You may want to look into the 22" WSM. I know it's not an offset, but it will fill your needs and will last a very long time.

Chris


----------



## civilsmoker (May 27, 2021)

gmc2003 said:


> You may want to look into the 22" WSM. I know it's not an offset, but it will fill your needs and will last a very long time.
> 
> Chris



Chris has a great point here.....they work great out of the box and if you add a bbq controller they keep very good temp with little messing with.

for that money you could also get a 22" kettle with a vortex, slow & sear, & Cajun bandit rotisserie and you will have lots of cooking styles available.  If you want more room you could also upgrade to the 26" kettle....

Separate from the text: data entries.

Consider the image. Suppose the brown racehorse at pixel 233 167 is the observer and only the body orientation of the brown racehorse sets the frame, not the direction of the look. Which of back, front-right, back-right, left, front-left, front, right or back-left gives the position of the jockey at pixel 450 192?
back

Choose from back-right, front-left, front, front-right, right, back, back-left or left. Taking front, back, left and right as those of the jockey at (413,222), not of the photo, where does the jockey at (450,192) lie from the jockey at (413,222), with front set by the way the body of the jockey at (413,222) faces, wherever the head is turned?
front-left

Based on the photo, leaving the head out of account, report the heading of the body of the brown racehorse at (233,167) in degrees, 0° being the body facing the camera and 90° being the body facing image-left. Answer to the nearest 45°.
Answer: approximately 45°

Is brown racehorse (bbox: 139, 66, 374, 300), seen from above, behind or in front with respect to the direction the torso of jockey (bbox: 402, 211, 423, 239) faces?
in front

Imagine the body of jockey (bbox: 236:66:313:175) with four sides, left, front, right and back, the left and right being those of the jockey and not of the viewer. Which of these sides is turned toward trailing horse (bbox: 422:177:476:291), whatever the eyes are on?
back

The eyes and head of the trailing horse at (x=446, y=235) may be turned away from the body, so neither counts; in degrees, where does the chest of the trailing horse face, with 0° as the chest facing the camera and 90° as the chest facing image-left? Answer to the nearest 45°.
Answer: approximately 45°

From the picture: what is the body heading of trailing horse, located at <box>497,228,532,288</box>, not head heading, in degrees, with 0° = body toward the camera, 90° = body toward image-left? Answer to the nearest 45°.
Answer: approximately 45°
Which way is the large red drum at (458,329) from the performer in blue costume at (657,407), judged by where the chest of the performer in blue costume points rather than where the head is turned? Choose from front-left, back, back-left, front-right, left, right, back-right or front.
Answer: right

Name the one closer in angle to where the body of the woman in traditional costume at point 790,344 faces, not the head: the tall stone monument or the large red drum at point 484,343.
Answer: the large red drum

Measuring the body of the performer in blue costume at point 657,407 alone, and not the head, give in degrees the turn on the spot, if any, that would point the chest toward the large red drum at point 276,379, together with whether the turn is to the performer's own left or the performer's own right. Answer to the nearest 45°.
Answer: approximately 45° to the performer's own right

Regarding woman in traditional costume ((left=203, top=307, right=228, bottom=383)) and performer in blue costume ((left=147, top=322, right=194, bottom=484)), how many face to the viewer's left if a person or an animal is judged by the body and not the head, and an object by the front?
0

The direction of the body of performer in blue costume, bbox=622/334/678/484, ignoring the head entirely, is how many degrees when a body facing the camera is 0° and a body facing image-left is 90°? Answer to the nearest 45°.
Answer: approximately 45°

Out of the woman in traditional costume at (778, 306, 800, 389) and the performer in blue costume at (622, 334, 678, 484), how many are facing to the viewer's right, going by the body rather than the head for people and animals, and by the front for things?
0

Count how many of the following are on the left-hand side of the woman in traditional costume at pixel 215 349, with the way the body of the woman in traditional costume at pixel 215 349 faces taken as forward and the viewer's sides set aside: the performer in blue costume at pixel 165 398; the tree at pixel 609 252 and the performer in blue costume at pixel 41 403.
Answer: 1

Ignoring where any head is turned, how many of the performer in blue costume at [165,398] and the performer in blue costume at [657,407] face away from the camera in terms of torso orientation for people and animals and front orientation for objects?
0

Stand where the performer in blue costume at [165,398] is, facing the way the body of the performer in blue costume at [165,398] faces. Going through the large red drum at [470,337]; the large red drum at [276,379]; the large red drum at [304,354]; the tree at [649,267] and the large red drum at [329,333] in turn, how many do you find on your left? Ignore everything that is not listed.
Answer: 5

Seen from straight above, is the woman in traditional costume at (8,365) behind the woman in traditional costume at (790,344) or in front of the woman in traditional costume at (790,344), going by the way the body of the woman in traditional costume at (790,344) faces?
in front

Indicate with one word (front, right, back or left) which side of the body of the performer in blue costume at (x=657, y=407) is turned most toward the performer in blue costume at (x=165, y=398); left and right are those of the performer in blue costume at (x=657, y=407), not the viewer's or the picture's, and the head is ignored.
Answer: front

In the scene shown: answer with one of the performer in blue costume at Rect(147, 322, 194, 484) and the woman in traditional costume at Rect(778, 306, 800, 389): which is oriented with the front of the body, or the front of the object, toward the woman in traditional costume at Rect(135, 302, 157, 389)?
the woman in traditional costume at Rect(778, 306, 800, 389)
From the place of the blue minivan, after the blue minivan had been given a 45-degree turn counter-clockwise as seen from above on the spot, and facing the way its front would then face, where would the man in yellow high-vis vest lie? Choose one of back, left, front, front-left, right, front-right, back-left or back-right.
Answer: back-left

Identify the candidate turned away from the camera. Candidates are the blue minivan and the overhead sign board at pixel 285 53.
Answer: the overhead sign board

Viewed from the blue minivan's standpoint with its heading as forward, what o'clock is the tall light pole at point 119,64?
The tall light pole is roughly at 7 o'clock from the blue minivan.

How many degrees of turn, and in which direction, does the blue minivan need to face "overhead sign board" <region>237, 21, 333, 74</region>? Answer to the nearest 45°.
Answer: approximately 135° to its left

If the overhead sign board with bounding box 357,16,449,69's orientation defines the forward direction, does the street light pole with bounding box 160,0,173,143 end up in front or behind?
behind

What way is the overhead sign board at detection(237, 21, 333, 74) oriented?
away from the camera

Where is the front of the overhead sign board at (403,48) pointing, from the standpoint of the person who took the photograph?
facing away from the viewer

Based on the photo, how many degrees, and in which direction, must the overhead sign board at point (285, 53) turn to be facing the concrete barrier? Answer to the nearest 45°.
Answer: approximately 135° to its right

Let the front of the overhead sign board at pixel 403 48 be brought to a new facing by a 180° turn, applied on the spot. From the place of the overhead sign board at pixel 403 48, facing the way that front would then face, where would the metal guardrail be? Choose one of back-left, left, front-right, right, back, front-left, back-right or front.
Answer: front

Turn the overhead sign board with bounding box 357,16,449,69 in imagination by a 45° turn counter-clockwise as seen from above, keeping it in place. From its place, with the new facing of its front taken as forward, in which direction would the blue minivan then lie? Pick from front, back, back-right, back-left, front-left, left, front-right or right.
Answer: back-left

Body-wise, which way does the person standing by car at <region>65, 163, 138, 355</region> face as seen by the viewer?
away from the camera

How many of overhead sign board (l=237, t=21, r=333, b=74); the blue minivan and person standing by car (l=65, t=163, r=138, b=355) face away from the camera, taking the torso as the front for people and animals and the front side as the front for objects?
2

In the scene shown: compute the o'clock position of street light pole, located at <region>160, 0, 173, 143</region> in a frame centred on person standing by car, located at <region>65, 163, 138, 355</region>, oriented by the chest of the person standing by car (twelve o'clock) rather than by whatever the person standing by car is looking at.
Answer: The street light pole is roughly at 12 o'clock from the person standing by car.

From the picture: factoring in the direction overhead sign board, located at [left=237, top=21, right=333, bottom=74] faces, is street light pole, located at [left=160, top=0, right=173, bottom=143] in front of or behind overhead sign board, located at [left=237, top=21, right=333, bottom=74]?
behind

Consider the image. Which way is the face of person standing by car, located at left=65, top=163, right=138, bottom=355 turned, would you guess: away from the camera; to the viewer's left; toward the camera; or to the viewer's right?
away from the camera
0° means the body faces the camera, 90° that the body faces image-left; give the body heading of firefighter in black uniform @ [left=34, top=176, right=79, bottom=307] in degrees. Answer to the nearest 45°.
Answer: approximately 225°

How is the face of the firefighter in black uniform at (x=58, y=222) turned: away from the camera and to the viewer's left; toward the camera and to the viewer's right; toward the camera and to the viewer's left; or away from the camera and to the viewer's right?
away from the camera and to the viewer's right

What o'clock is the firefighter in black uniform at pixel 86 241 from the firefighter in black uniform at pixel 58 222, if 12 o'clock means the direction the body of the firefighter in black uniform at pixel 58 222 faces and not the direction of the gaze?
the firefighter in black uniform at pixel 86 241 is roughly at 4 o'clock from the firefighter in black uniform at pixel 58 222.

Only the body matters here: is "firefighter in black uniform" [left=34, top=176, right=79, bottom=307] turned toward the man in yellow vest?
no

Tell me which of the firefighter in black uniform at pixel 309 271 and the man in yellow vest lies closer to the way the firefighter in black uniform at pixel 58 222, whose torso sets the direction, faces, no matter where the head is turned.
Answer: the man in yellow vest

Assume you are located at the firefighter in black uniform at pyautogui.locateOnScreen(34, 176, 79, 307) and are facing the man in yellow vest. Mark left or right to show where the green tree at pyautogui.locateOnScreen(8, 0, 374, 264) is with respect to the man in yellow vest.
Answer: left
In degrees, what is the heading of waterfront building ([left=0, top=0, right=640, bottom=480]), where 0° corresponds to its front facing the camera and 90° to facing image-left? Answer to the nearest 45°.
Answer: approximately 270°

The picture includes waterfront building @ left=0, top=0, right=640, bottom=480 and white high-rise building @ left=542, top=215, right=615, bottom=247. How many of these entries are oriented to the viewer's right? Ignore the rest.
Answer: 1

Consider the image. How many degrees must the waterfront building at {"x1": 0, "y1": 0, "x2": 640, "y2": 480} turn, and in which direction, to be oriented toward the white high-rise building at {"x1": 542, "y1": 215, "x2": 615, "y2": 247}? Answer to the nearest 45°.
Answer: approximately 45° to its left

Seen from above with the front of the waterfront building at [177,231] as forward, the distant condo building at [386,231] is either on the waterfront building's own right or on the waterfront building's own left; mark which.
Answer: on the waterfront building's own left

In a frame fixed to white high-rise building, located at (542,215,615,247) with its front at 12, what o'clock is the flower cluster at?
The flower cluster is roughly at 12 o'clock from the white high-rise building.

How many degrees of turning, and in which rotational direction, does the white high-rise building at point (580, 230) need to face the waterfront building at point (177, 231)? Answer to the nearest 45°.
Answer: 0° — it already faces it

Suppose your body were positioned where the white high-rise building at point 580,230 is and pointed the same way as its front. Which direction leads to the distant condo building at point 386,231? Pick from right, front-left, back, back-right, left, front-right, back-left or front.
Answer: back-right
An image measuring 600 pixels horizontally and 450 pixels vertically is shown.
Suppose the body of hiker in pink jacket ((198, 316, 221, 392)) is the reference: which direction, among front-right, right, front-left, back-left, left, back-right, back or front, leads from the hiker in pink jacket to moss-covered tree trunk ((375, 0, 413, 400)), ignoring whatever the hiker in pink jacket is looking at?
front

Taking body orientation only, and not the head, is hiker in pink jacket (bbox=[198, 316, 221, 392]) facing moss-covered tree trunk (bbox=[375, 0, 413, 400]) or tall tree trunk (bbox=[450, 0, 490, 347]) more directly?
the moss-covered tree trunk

The other thing to note is when it comes to fabrication....you get what you pay for....It takes time to get good fit and finish on offset/reverse flow smokers and the labor time/cost is much more than the material cost so they keep that time down.  They do work out of the box but they can easily be improved as long as you are willing to spend the labor time.   The improvements noted above will just make it work better in marginal weather conditions.  If you have a $100 brisket inside and the weather comes up, if your smoker stops working and you end up ordering pizza for your get together, it can make for a very bad day...…….


----------



## fxsales1959 (May 30, 2021)

thanks again guys(and gals)
I'm in Ft Lauderdale so weather is not and issue, except maybe a few days in hurricane season, and if that happens we'll all be intecoursed anyway. Good ideas here, but I do already own a volkswagen sized Napolean SS rig with industrial strength rotisserie.  after visiting my local home improvement store to pick up flag accessories, I looked at the highland non-reverse offset again.
I think I'm going to have to mute my OCD tendencies and shop a little more carefully for St Louis or BB ribs and split them when I want to do multiple slabs and stick to my well sealed vertical. Will definitely look at old coutry on my next business trip near an Academy. ( don't even get me started on 18"max heavy duty tin fole.)Thanks for a spirited and resourseful discussion. I got a pork belly to cure and a boat to fix.
Happy Memorial Day!


----------